Journal of Writing & Environment


Book Review of The Sixth Extinction: An Unnatural History by Elizabeth Kolbert


The Sixth Extinction: An Unnatural History

by Elizabeth Kolbert

Henry Holt $28

Reviewed by Taylor Brorby

According to the UN Environment Programme, “Earth is in the midst of a mass extinction of life. Scientists estimate that 150-200 species of plant, insect, bird and mammal become extinct every 24 hours. This is nearly 1,000 times the ‘natural’ or ‘background’ rate and, say many biologists, is greater than anything the world has experienced since the vanishing of the dinosaurs nearly 65 million years ago.” In The Sixth Extinction, Elizabeth Kolbert (Field Notes from a Catastrophe, The Prophet of Love) highlights the intricacies of what scientists are most recently labeling the sixth great extinction of many of Earth’s species.

Kolbert is, perhaps, the history or biology teacher you and I never had, one that uses exacting prose and luscious imagery to forward a narrative. Listen to the opening line of Prologue: “Beginnings, it’s said, are apt to be shadowy.” There’s lyricism, wit, and tension, which Kolbert continues throughout the book. She goes on, “So it is with this story, which starts with the emergence of a new species maybe two hundred thousand years go.” Kolbert highlights that, unlike the previous five mass extinctions, this one is wholly brought about because of one species: Humans.

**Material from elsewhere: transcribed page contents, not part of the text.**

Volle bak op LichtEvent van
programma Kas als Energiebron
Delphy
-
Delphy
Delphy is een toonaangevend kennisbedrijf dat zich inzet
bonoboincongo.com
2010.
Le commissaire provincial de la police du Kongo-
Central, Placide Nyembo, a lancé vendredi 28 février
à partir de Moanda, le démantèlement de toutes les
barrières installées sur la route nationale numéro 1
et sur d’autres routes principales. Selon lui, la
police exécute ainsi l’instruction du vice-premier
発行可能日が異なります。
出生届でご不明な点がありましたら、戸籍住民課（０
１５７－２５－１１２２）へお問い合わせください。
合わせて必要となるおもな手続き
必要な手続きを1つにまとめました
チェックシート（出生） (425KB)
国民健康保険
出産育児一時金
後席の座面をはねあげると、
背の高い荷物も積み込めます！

The structure of The Sixth Extinction is thirteen chapters, each of which highlights an already extinct species, such as the great auk (Pinguinus impennis), or a species that is now known as “extinct in the wild,” such as the golden frog (Atelopus zeteki). The effectiveness of The Sixth Extinction is not so much that Kolbert focuses on the macro (all the species that are in peril), but draws a thread through the micro-examination of individual species, linking humans’ far-reaching overconsumption of natural resources and fossil fuels, contributing to the rapid acceleration of species loss.

Kolbert’s writing is luminous, balanced, and vivid. As a staff writer for the New Yorker her work has typically focused around the environment and disaster-related issues. The genius of Kolbert is her ability to bring heady scientific research into economic prose, guiding the reader and helping shed new light on the complexities of global warming: “But global warming is going to have just as great an impact — indeed, according to Silman, an even greater impact — in the tropics. The reasons for this are somewhat more complicated, but they start with the fact the tropics are where most species actually live.” (Miles Silman is a forest ecologist who teaches at Wake Forest University.)

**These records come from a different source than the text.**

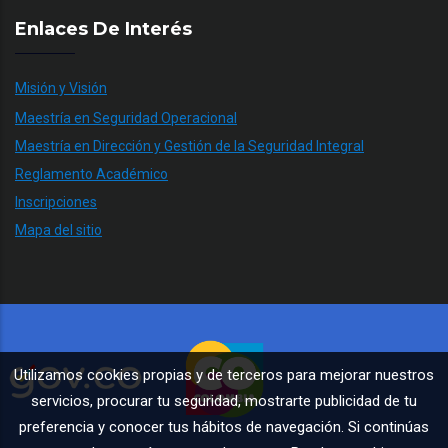
Enlaces De Interés
Misión y Visión
Maestría en Seguridad Operacional
Maestría en Dirección y Gestión de la Seguridad Integral
Reglamento Académico
Inscripciones
Mapa del sitio
Utilizamos cookies propias y de terceros para mejorar nuestros
servicios, procurar tu seguridad, mostrarte publicidad de tu
preferencia y conocer tus hábitos de navegación. Si continúas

For writers struggling with introductory paragraphs, here’s a zinger from the chapter “The Madness Gene”: “The Neander Valley, or, in German, Das Neandertal, lies about twenty miles north of Cologne, along a fold in the Düssel River, a sleepy tributary of the Rhine. For most of its existence, the valley was lined with limestone cliffs, and it was in a cave in the face of one of these cliffs that, in 1856, the bones were discovered that gave the world the Neanderthal.”

Perhaps best of all — if there is a good qualifier for the reality of a warming and changing planet — is that a writer such as Elizabeth Kolbert exists and writes for the reading public. She weaves narrative, vivid detail, and scientific intricacies seamlessly into her sentences, creating a compelling argument for our systematic destruction of the world. If you haven’t read The Sixth Extinction yet, get a copy — because, as Kolbert highlights, we might not be around that much longer.